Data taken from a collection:
▼
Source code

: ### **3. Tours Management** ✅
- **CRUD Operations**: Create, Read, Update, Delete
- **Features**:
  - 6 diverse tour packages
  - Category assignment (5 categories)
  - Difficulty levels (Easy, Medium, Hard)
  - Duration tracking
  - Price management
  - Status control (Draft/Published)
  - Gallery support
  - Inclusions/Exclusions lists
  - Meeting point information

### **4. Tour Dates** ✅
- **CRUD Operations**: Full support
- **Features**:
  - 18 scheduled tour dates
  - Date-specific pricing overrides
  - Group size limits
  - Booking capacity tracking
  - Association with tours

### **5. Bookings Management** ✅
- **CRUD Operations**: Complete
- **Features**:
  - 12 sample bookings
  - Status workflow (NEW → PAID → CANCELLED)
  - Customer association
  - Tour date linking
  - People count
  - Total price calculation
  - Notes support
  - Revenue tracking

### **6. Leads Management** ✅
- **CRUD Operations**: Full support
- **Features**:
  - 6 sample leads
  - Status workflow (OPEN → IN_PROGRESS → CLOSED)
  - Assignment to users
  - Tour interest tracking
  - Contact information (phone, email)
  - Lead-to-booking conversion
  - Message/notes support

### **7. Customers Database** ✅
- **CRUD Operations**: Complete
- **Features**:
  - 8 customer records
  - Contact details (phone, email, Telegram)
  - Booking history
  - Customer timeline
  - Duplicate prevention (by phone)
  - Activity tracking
▲
Required action — Substitute "Data Operations" for every occurrence of "CRUD Operations" in the material above, and reproduce it with nothing else altered.

Answer area —
Source code

: ### **3. Tours Management** ✅
- **Data Operations**: Create, Read, Update, Delete
- **Features**:
  - 6 diverse tour packages
  - Category assignment (5 categories)
  - Difficulty levels (Easy, Medium, Hard)
  - Duration tracking
  - Price management
  - Status control (Draft/Published)
  - Gallery support
  - Inclusions/Exclusions lists
  - Meeting point information

### **4. Tour Dates** ✅
- **Data Operations**: Full support
- **Features**:
  - 18 scheduled tour dates
  - Date-specific pricing overrides
  - Group size limits
  - Booking capacity tracking
  - Association with tours

### **5. Bookings Management** ✅
- **Data Operations**: Complete
- **Features**:
  - 12 sample bookings
  - Status workflow (NEW → PAID → CANCELLED)
  - Customer association
  - Tour date linking
  - People count
  - Total price calculation
  - Notes support
  - Revenue tracking

### **6. Leads Management** ✅
- **Data Operations**: Full support
- **Features**:
  - 6 sample leads
  - Status workflow (OPEN → IN_PROGRESS → CLOSED)
  - Assignment to users
  - Tour interest tracking
  - Contact information (phone, email)
  - Lead-to-booking conversion
  - Message/notes support

### **7. Customers Database** ✅
- **Data Operations**: Complete
- **Features**:
  - 8 customer records
  - Contact details (phone, email, Telegram)
  - Booking history
  - Customer timeline
  - Duplicate prevention (by phone)
  - Activity tracking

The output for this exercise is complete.